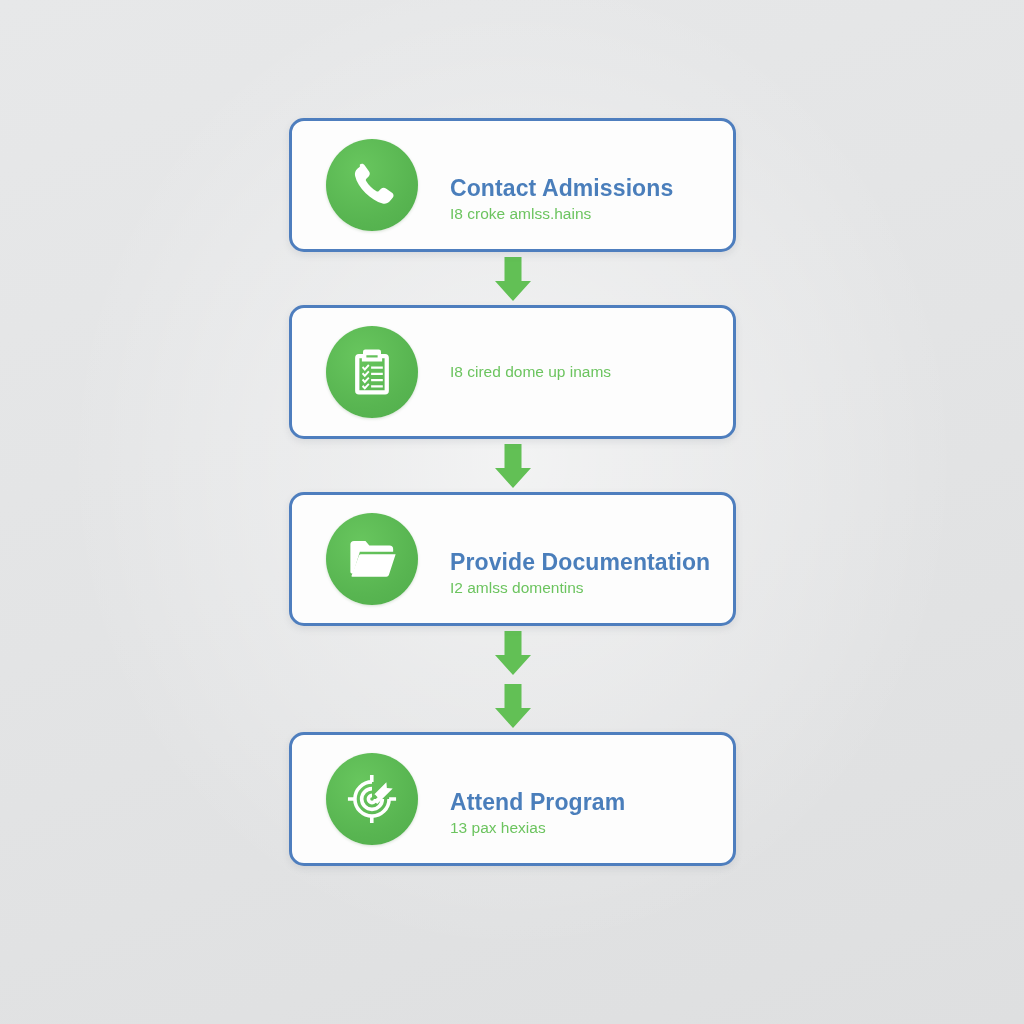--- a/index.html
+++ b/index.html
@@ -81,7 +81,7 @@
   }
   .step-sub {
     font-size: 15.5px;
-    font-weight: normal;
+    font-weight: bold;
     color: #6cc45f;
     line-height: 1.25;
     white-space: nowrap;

What to do: Whenever images occur above, omit them and retype each line exactly as it stands.

Your solution:
--- a/index.html
+++ b/index.html
@@ -81,7 +81,7 @@
   }
   .step-sub {
     font-size: 15.5px;
-    font-weight: normal;
+    font-weight: bold;
     color: #6cc45f;
     line-height: 1.25;
     white-space: nowrap;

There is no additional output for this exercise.